Well done. You was a bit lucky there, I left my plants for 16 hours longer than expected (9 after the lights should have gone out) and every leaf and stork was hanging straight down.
They all recovered fine though.
Hardy little buggers really.
Looking forward to your pics.


Feel free to stop by, harvesting very soon.


----------



## HATCH (Sep 7, 2008)

Glad Everything Worked Out During Your Absence!!!

You See There, If You Had Of Married Me, When I Asked For Your Hand A Few Month's Back!!!,,,,,,I Could Have Taken Care Of Ya!!,,,& Would Have Had Your Back!!!!LOL

Can We Get Some Pic's Of The Tree's?????


----------



## ceestyle (Sep 7, 2008)

bad and good to hear. look fwd to pics.


----------



## da plantDOC (Sep 7, 2008)

Ya this journal is hard to focas on with no pic's...well she post 2 pic's in the last mounth....but very good job.. I know that gardan take's a lot of time's.....


----------



## DRtothE (Sep 8, 2008)

You can't fool me GG, maybe al these other suckers believe you're "busy" and all, but i see right through your laziness, ;p


----------



## Barking Mad (Sep 8, 2008)

da plantDOC said:


> Ya this journal is hard to focas on with no pic's...well she post 2 pic's in the last mounth....but very good job.. I know that gardan take's a lot of time's.....


GG spends a lot of time giving good advice on other threads and I've benefitted from that, so I won't grumble. kiss-ass
When I think how much time my effort consumes it's humbling really when you consider the numbers.


----------



## da plantDOC (Sep 9, 2008)

Barking Mad said:


> GG spends a lot of time giving good advice on other threads and I've benefitted from that, so I won't grumble. kiss-ass
> When I think how much time my effort consumes it's humbling really when you consider the numbers.

Written tasks:
A. Answer these questions using the forum thread:
(i) How many hours longer than expected were the first poster's plants left?
(ii) According to da plantDOC, how many pictures were posted in the last month?
(iii) What does Barking Mad say GG spends a lot of time doing?
B. Decide whether each statement agrees with the forum thread:
(i) The first poster's plants did not recover.
(ii) The post by ceestyle is dated Sep 7, 2008.
(iii) DRtothE believes GG is busy.

Stored items:
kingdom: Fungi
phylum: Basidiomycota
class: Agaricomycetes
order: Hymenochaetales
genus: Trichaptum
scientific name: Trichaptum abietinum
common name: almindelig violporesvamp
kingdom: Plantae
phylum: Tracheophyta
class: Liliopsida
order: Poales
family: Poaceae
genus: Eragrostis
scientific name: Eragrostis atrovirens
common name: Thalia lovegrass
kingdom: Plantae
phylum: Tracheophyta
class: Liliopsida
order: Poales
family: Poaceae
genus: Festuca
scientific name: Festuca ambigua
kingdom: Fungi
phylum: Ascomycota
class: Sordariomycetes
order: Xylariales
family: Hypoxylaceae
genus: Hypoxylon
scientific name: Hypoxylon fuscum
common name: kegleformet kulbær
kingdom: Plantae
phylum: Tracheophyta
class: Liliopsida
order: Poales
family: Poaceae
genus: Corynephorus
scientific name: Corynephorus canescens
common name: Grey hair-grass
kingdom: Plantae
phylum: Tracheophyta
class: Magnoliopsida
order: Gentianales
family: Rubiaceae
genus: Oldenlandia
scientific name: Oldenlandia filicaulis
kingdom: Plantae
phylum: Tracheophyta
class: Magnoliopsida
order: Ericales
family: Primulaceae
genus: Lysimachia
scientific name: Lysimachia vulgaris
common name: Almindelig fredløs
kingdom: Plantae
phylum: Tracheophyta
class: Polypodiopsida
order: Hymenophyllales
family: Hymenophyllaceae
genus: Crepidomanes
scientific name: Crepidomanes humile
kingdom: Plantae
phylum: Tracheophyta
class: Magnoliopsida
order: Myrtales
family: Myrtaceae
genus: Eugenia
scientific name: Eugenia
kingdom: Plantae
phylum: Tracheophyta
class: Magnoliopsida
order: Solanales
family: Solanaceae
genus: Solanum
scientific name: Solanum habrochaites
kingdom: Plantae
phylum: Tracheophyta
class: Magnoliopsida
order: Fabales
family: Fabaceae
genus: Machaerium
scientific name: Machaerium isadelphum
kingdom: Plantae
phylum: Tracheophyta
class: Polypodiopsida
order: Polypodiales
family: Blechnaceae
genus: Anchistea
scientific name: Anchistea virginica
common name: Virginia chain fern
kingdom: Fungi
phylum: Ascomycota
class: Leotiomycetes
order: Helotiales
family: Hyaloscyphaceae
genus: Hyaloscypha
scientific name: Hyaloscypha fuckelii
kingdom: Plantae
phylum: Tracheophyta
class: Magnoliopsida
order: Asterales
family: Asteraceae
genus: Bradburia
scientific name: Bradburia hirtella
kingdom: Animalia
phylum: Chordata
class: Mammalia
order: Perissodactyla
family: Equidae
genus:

Solution set:
A.
(i) 16 hours
(ii) 2
(iii) Giving good advice on other threads

B.
(i) No: "They all recovered fine though."
(ii) Yes: "ceestyle (Sep 7, 2008)"
(iii) No: "i see right through your laziness"